Assenti, dizendo: "É, antes você também não era desse jeito, nunca me chamava pelo nome, só de 'cachorro', agora me chama Yang Fan, até estranho ouvir."

Zhao Yun, embaraçada, balançou a cabeça: "Yang Fan, não seja tão sensível. Te chamei pra sair porque quero conversar. Quero te dizer seriamente: desculpe."

Fiquei um pouco confuso, mas não exatamente surpreso. Zhao Yun me olhou com sinceridade, dessa vez parecia muito empenhada. Assenti: "Só um 'desculpa' não é muito convincente, né?"

Zhao Yun franziu as sobrancelhas: "E o que mais você quer? Estou falando sério."

Eu disse "tudo bem" e apontei para a lua no céu. Zhao Yun virou-se para olhar a lua, e eu me aproximei, beijando levemente seu rosto branco e delicado. Por me sentir um canalha, não me demorei, foi só um toque suave, mas mesmo assim, senti-me plenamente satisfeito.

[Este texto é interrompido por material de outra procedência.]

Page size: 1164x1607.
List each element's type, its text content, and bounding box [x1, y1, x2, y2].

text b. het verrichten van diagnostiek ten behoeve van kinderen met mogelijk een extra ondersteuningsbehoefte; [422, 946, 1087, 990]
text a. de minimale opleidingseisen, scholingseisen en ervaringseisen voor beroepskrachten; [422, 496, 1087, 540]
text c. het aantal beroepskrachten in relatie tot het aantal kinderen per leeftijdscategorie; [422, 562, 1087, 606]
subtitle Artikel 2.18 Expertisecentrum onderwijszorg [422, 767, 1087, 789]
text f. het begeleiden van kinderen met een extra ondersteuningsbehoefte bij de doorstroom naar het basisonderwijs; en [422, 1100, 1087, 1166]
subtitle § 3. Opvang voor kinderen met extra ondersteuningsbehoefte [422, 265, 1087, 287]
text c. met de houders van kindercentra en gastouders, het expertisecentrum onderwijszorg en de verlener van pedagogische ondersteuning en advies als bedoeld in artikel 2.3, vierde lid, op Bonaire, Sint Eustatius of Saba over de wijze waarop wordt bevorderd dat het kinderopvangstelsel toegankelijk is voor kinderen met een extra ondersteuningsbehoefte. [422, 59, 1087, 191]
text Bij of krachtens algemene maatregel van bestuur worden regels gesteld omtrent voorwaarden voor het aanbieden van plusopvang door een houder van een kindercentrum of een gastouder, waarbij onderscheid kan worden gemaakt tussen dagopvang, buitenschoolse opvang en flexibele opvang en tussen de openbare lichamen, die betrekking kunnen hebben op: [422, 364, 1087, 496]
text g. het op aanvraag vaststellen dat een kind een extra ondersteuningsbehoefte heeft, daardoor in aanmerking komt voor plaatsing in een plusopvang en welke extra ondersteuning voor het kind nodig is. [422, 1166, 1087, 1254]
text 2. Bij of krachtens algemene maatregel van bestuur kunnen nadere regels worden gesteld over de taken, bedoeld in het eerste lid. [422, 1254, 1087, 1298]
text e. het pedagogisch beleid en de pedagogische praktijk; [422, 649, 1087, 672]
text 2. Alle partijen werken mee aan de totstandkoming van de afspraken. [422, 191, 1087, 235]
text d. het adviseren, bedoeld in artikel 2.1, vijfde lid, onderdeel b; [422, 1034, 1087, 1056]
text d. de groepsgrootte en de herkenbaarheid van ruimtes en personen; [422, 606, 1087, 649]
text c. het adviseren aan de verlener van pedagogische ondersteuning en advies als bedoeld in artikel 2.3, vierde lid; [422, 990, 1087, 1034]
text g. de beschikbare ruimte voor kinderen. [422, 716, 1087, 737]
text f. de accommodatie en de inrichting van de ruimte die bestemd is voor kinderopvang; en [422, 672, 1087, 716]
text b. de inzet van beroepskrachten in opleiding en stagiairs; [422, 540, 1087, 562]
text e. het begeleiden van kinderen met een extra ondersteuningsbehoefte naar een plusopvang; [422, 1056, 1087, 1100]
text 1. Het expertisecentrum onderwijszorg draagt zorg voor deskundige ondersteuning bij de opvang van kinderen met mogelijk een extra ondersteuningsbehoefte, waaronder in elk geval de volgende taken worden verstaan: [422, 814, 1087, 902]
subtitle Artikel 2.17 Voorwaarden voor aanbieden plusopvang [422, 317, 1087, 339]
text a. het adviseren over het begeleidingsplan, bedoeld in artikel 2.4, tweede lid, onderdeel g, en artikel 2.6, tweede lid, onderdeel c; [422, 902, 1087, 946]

Zhao Yun olhou para mim, com um olhar de reprovação que me deixou constrangido.

Sorri: "Hoje a lua está tão cheia... Será que daqui a alguns anos ainda vou poder olhar para ela ao lado da irmã Yun?"

Zhao Yun ajeitou o cabelo junto ao ouvido, o rosto frio ficou ruborizado. Ela subiu os degraus com passinhos curtos, olhando para o céu estrelado: "Yang Fan, posso te falar a verdade?"

Virei-me: "Claro, diga o que pensa, não se preocupe, sou resistente, tenho a cara de pau, nada me afeta."

Zhao Yun tossiu, parecia resfriada, cobriu a boca com a mão: "Antes eu tinha um homem como referência, era meu ídolo, mas ele me decepcionou, me fez odiar, me mostrou que nada neste mundo é confiável. Por isso eu detesto homens."

Fui até Zhao Yun, curioso: "Então é por causa desse homem que você perdeu o interesse nos outros? Não pense assim, as pessoas são diferentes."

Zhao Yun assentiu: "Eu sei. Você, com essa cara de pau, mesmo se me maltratasse, fingiria que nada aconteceu. Minha mãe diz que você é um bom rapaz, mas eu acho que você é meio instável, às vezes é péssimo, às vezes é ótimo."

Apontei o polegar para Zhao Yun: "Tem razão, irmã Yun, não sou nem bom nem mau, só um homem comum. Quanto ao beijo, foi porque gosto de você de verdade. Se não gostasse, por mais bonita que fosse, não me interessaria."

Zhao Yun apontou para mim: "Ah, você é mesmo cara de pau, sempre acha uma desculpa para tudo. Não vou discutir, nunca ganho de você, mas preciso te agradecer."

Ainda sem entender, Zhao Yun pegou minha mão e colocou sobre o corpo dela. Apesar do tecido, quase explodi de emoção. Uma mulher tão fria, fazer isso... O que ela queria? Não era o estilo dela.

Fiquei boquiaberto, sorrindo sem jeito: "Irmã Yun, o que significa isso? Não entendi. Vai tirar uma foto e contar pra minha tia que tentei te agarrar?"

Zhao Yun balançou a cabeça: "Meu celular está no bolso, esta mão não tem nada. Não me veja como alguém tão ruim. Sou uma pessoa normal, sei reconhecer quem me ajuda. Você salvou a mim e minha mãe. Queria pedir desculpa, mas você acha que não é suficiente. Pensei em te dar algo que você queira, assim fica mais convincente."

Zhao Yun pegou minha outra mão e colocou sobre o outro seio. Eu segurei a vontade de rir de alegria, contive o entusiasmo: "Irmã Yun, não faça isso, vou ficar envergonhado."

Ela percebeu, o rosto ruborizado, olhou para mim: "Minha sinceridade está aqui, mas só hoje. Se ficar envergonhado, solte meu corpo e considere minha boa vontade aceita."

Balancei a cabeça: "Não, não, preciso respeitar a irmã Yun. Posso tocar à vontade?"

Zhao Yun apertou os lábios, o rosto vermelho: "Só três minutos, não exagere, só pode tocar, nada de beijar."